Producers of the original found-footage horror movie plastered fake "missing person" posters, with the faces of some of the film's cast, all over the 1999 festival. The stunt certainly helped generate attention. The film sold for $1.1 million to Artisan, then went on to gross $140 million.
Larry Clark's 1995 quasi-documentary drama about sexually super-active, morally stunted high schoolers in New York City got slapped with an NC-17 from the MPAA and ignited a firestorm among critics. The New York Times called it a "wake-up call to the modern world." The Washington Post, on the other hand, called it borderline child pornography. By any other name, the film ended up grossing $20 million.
This melancholy Michael Winterbottom romance followed a young London couple over the course of 12 months and nine concerts. The 2005 film also happened to feature the first unsimulated sexual intercourse ever shown at Sundance. It remains the most sexually explicit non-pornographic film ever released. Winterbottom shocked Sundance again in 2010 with ultraviolent The Killer Inside Me.

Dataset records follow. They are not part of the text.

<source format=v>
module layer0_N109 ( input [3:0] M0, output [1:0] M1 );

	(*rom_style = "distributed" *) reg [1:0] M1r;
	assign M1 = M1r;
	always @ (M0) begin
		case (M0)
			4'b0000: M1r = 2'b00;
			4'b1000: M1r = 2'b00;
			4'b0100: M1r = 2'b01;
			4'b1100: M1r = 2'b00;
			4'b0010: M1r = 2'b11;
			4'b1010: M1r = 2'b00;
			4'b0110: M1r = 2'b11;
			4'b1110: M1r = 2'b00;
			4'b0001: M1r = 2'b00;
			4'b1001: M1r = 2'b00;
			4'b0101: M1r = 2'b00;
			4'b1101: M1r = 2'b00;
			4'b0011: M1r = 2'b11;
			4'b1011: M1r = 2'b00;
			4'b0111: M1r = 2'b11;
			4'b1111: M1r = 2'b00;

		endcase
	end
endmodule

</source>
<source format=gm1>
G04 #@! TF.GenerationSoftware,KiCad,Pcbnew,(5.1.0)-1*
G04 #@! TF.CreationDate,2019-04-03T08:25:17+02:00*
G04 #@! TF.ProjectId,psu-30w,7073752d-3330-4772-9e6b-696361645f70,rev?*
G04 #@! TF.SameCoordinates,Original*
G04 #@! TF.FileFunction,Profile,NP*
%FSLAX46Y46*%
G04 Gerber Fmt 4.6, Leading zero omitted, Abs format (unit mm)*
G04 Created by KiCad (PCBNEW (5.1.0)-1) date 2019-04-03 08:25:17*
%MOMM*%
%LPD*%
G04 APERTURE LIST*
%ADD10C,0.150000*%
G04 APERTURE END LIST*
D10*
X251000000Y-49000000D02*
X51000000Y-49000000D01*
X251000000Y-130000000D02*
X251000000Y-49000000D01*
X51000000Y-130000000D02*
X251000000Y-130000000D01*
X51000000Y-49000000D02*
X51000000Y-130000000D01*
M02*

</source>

Film critics are supposed to be passionate, but Variety's John Anderson actually came to blows with film publicist Jeff Dowd in 2009 after a disagreement in a coffeehouse parking lot over the artistic merit of documentary Dirt! The Movie. "I go into the restaurant and John is sitting at a table," recalls Dowd (who, incidentally, is widely believed to be the inspiration for The Dude in The Big Lebowski). "He comes around the table and throws a right-hand cross, then a right-hand jab to my nose. He's fast. He used to be a boxer. But I'm a wrestler. He barely rocked me."
Variety and THR both got into Sundance scrapes in 2000. First, Variety's Dan Cox was arrested for disorderly conduct after he couldn't get into a CAA party. Then, THR's critic Kirk Honeycutt nearly got into fisticuffs with Courtney Love, after Love grabbed his wife's camera and threw it to the ground. Honeycutt and Love reportedly made up afterward.

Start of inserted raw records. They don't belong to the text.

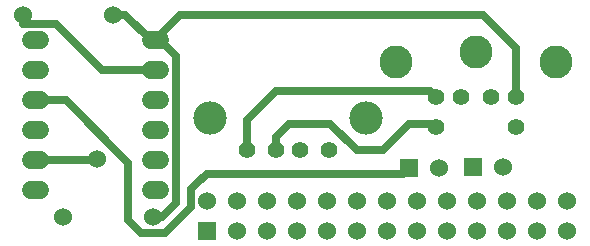
<source format=gbl>
G04 start of page 7 for group 5 idx 5 *
G04 Title: (unknown), bottom *
G04 Creator: pcb 20140316 *
G04 CreationDate: Tue 22 Dec 2015 07:16:43 PM GMT UTC *
G04 For: vince *
G04 Format: Gerber/RS-274X *
G04 PCB-Dimensions (mil): 1950.00 850.00 *
G04 PCB-Coordinate-Origin: lower left *
%MOIN*%
%FSLAX25Y25*%
%LNBOTTOM*%
%ADD84C,0.0900*%
%ADD83C,0.0910*%
%ADD82C,0.0280*%
%ADD81C,0.0360*%
%ADD80C,0.0380*%
%ADD79C,0.0350*%
%ADD78C,0.0550*%
%ADD77C,0.1100*%
%ADD76C,0.1110*%
%ADD75C,0.0560*%
%ADD74C,0.0600*%
%ADD73C,0.0001*%
%ADD72C,0.0250*%
G54D72*X61950Y14575D02*X53125Y5750D01*
X63775Y22350D02*X61950Y20525D01*
X56750Y15875D02*X52075Y11200D01*
X61950Y20525D02*Y14575D01*
X63813Y22387D02*X63887D01*
X67100Y25600D01*
X52075Y11200D02*X49200D01*
X53125Y5750D02*X45275D01*
X40950Y10075D02*X45275Y5750D01*
X40950Y29125D02*Y10075D01*
X39900Y78600D02*X48500Y70000D01*
X16750Y75600D02*X32350Y60000D01*
X48500D02*X32350D01*
X39900Y78600D02*X35900D01*
X20075Y50000D02*X40950Y29125D01*
X10000Y30000D02*X30100D01*
X30400Y30300D01*
X20075Y50000D02*X11500D01*
Y20000D02*X10000D01*
X5900Y78600D02*Y75600D01*
Y78600D02*Y75600D01*
Y78600D02*Y75600D01*
X16750D02*X5900D01*
X51500Y70000D02*X56750Y64750D01*
Y15875D01*
X48500Y70000D02*X50000D01*
X48500Y60000D02*X50000D01*
X51500Y20000D02*X50000D01*
X67100Y25600D02*X132400D01*
X134400Y27600D01*
X90100Y53200D02*X141500D01*
X143700Y51000D01*
X170100D02*Y67600D01*
X159200Y78500D01*
X58300D01*
X49800Y70000D01*
X90250Y34375D02*Y33300D01*
X80450D02*Y43550D01*
X90100Y53200D01*
X90250Y33700D02*Y37750D01*
X94700Y42200D01*
X90250Y33300D02*Y34375D01*
X94700Y42200D02*X108200D01*
X117100Y33300D01*
X125800D01*
X134500Y42000D01*
X142900D01*
X143700Y41200D01*
G54D73*G36*
X64200Y9400D02*Y3400D01*
X70200D01*
Y9400D01*
X64200D01*
G37*
G54D74*X67200Y16400D03*
X77200Y6400D03*
Y16400D03*
X87200Y6400D03*
Y16400D03*
X97200Y6400D03*
Y16400D03*
G54D75*X98150Y33300D03*
X90250D03*
X80450D03*
G54D74*X49200Y11200D03*
G54D76*X68350Y44000D03*
G54D74*X50000Y20000D03*
Y30000D03*
Y40000D03*
Y50000D03*
Y60000D03*
Y70000D03*
G54D77*X183500Y62800D03*
G54D78*X162000Y51000D03*
X170100D03*
G54D77*X156900Y66000D03*
X130300Y62800D03*
G54D78*X151800Y51000D03*
X143700D03*
Y41200D03*
X170100D03*
G54D73*G36*
X153000Y30700D02*Y24700D01*
X159000D01*
Y30700D01*
X153000D01*
G37*
G54D74*X166000Y27700D03*
G54D76*X120050Y44000D03*
G54D73*G36*
X131400Y30600D02*Y24600D01*
X137400D01*
Y30600D01*
X131400D01*
G37*
G54D74*X144400Y27600D03*
G54D75*X107950Y33300D03*
G54D74*X107200Y6400D03*
X117200D03*
X127200D03*
X107200Y16400D03*
X117200D03*
X127200D03*
X137200D03*
X147200D03*
X157200D03*
X137200Y6400D03*
X147200D03*
X157200D03*
X167200D03*
Y16400D03*
X177200D03*
X187200D03*
X177200Y6400D03*
X187200D03*
X19200Y11200D03*
X35900Y78600D03*
X5900D03*
X10000Y70000D03*
Y60000D03*
Y50000D03*
Y40000D03*
Y30000D03*
Y20000D03*
X48500D02*X51500D01*
X48500Y30000D02*X51500D01*
X48500Y40000D02*X51500D01*
X48500Y50000D02*X51500D01*
X48500Y60000D02*X51500D01*
X48500Y70000D02*X51500D01*
X8500Y50000D02*X11500D01*
X8500Y40000D02*X11500D01*
X8500Y70000D02*X11500D01*
X8500Y60000D02*X11500D01*
X8500Y30000D02*X11500D01*
X8500Y20000D02*X11500D01*
X30400Y30300D03*
G54D79*G54D80*G54D81*G54D82*G54D83*G54D79*G54D84*G54D79*G54D84*G54D79*G54D80*G54D83*G54D80*G54D81*G54D80*G54D82*G54D79*M02*

</source>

The elusive British graffiti artist visited Sundance in 2010, and left masterpieces everywhere.
Kurt & Courtney, Nick Broomfield's documentary about the death of Kurt Cobain, got pulled from the 1998 festival after Courtney Love threatened to sue.
A 2004 filing for $10 million by Napoleon Dynamite's producers over the contracts signed at Sundance with Fox Searchlight was among the fest's biggest legal battles.
Michael Keaton's failure to appear at the 2008 Sundance screening of The Merry Gentleman sparked a lawsuit.
No fewer than four lawsuits were filed over 2009's Grand Jury Prize-winning drama Precious, between The Weinstein Co. and Lionsgate over disputed North American rights.
One of Sundance's biggest legal disputes includes a defamation suit filed by real estate mogul David Siegel just before the 2012 festival screening of The Queen of Versailles, a documentary about his life that filmmakers were billing as a "rags-to-riches-to-rags story."
A branding agency called Hype Creative Agency filed an $11 million suit in 2012 over an event that never took place at Robert Redford's Park City restaurant, Zoom.
To promote his movie Egypt Through the Glass Shop (which wasn't even screening at Sundance), filmmaker Next Anyextee took a camel ride through Park City in 2013. Police cited him for obstructing traffic.
Among Sundance's biggest bombs, Hamlet 2 (2008) was bought for $10 million, and made $4.8 million at the box office.